# Check your understanding
**a)** In the node parser usage text, what value is given for chunk_size when SentenceSplitter is created in the standalone example?
**b)** State whether each statement below agrees with the node parser usage text, answering yes or no and quoting the deciding words of the text: (i) A node parser takes a list of documents. (ii) The standalone example sets chunk_overlap to 50. (iii) Node parsers can be included in a set of transformations with an ingestion pipeline.
**c)** Return the part of the node parser usage text that opens with the words containing "Getting Started#" and closes with "an ingestion pipeline.".

# Text segment
---------------
Node Parser Usage Pattern#
Node parsers are a simple abstraction that take a list of documents, and chunk them into Node
objects, such that each node is a specific chunk of the parent document. When a document is broken into nodes, all of it’s attributes are inherited to the children nodes (i.e. metadata
, text and metadata templates, etc.). You can read more about Node
and Document
properties here.
Getting Started#
Standalone Usage#
Node parsers can be used on their own:
from llama_index.core import Document
from llama_index.core.node_parser import SentenceSplitter
node_parser = SentenceSplitter(chunk_size=1024, chunk_overlap=20)
nodes = node_parser.get_nodes_from_documents(
[Document(text="long text")], show_progress=False
)
Transformation Usage#
Node parsers can be included in any set of transformations with an ingestion pipeline.
from llama_index.core import SimpleDirectoryReader
from llama_index.core.ingestion import IngestionPipeline
from llama_index.core.node_parser import TokenTextSplitter
documents = SimpleDirectoryReader("./data").load_data()
pipeline = IngestionPipeline(transformations=[TokenTextSplitter(), ...])
---------------
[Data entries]
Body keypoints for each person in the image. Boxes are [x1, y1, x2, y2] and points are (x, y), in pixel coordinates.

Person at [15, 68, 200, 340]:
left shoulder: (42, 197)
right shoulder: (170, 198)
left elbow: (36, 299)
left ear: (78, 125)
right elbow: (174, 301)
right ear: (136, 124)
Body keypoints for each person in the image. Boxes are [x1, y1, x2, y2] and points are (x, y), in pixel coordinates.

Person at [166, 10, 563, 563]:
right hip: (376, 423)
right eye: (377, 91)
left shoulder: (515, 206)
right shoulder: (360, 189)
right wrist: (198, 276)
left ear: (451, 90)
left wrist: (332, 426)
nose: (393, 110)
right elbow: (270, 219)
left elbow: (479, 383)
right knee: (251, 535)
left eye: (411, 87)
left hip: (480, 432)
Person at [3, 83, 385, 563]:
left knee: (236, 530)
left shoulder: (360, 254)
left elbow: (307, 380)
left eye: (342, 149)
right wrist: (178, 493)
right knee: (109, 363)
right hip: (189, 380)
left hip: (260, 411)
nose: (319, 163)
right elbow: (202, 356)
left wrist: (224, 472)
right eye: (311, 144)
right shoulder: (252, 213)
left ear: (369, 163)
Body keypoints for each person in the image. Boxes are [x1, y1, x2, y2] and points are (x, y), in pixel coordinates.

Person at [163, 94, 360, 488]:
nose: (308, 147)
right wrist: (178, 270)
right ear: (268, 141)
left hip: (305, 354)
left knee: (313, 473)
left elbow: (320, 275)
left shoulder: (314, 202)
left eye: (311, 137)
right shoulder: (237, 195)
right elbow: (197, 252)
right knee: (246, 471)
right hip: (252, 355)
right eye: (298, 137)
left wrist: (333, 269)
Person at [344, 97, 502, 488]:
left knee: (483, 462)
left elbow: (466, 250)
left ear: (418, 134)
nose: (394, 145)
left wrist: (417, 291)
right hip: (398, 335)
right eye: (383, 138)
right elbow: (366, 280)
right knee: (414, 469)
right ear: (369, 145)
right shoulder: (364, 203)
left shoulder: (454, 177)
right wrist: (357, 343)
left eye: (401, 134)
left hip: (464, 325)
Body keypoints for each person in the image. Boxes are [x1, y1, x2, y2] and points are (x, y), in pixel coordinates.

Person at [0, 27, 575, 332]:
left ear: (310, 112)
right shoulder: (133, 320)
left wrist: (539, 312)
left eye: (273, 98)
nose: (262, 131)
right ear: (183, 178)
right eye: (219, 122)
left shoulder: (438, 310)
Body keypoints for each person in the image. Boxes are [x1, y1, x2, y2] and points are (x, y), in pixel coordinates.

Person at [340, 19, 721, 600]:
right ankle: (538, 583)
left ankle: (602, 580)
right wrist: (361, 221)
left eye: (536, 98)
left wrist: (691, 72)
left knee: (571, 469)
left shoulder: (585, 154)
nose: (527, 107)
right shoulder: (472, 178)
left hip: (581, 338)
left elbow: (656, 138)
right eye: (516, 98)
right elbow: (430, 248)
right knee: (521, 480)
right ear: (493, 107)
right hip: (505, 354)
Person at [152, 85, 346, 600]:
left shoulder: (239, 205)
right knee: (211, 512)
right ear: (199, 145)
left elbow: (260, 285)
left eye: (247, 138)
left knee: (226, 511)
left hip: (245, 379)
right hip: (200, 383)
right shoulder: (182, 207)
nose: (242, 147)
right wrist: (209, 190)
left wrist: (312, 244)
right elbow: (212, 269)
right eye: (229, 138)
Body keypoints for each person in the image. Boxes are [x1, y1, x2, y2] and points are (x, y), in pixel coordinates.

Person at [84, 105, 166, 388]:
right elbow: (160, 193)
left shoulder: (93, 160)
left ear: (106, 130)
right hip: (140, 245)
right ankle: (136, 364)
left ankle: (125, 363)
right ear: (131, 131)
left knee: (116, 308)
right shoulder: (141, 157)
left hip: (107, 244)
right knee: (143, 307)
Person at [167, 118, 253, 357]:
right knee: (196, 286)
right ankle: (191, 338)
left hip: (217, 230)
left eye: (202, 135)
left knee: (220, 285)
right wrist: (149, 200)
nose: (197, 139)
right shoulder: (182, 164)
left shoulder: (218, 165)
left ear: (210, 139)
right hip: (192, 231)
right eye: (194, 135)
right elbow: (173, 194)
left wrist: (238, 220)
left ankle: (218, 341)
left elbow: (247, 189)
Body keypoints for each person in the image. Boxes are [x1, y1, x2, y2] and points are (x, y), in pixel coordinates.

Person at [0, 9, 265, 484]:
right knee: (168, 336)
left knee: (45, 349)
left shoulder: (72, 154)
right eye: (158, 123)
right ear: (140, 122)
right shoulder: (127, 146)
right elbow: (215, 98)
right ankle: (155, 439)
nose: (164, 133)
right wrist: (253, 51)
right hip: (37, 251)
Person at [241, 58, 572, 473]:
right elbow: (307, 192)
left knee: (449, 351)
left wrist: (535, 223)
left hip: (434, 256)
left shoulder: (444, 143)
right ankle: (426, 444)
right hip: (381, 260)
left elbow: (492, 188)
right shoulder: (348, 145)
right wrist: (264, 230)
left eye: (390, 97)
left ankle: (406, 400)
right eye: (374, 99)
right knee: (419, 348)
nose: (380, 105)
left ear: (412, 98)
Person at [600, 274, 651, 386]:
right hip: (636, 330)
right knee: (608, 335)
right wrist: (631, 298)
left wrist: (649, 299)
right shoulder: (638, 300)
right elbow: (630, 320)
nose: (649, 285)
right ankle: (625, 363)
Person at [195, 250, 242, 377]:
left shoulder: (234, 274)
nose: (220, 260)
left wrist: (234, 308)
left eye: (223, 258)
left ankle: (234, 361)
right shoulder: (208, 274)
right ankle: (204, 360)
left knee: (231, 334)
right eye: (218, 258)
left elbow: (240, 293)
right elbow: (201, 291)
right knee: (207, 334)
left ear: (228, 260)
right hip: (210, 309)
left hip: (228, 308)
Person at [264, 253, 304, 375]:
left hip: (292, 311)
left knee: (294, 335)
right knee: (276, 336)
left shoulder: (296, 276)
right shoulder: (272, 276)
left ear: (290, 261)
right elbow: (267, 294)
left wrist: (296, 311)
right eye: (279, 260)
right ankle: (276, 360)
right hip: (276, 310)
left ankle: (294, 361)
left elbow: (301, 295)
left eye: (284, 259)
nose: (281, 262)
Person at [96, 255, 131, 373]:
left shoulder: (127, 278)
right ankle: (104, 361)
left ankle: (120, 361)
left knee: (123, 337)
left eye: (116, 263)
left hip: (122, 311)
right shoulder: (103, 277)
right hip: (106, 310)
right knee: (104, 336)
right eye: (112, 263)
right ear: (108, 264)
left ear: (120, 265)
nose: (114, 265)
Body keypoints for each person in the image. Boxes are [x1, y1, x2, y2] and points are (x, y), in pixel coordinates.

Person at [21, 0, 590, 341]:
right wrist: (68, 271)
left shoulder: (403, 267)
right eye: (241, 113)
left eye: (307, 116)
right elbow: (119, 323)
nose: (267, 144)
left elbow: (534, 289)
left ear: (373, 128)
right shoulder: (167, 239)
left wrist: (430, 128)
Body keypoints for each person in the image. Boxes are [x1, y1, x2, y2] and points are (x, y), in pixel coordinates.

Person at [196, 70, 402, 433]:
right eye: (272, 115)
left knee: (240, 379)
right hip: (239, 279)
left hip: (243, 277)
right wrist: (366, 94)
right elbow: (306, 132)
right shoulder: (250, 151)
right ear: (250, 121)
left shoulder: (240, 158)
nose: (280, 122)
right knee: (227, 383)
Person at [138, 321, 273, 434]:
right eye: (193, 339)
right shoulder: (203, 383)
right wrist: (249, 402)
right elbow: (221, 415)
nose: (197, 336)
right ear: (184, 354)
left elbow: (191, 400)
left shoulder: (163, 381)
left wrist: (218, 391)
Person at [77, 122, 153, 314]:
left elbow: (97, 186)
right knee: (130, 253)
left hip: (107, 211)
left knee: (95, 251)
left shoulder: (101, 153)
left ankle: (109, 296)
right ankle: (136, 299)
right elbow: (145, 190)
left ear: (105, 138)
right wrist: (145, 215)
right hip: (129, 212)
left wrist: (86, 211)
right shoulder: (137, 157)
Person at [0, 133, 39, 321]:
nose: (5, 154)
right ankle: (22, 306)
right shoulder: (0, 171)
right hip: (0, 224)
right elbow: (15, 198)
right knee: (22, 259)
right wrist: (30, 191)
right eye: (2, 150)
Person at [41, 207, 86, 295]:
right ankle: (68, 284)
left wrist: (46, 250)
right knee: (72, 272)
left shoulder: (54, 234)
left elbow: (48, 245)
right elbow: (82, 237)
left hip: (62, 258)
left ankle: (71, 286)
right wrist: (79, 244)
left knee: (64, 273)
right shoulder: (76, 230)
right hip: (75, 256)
---------------
# List of answers
**a)** 1024

**b)**
(i) Yes: "take a list of documents, and chunk them into Node"
(ii) No: "chunk_overlap=20"
(iii) Yes: "Node parsers can be included in any set of transformations with an ingestion pipeline."

**c)**
Getting Started#
Standalone Usage#
Node parsers can be used on their own:
from llama_index.core import Document
from llama_index.core.node_parser import SentenceSplitter
node_parser = SentenceSplitter(chunk_size=1024, chunk_overlap=20)
nodes = node_parser.get_nodes_from_documents(
[Document(text="long text")], show_progress=False
)
Transformation Usage#
Node parsers can be included in any set of transformations with an ingestion pipeline.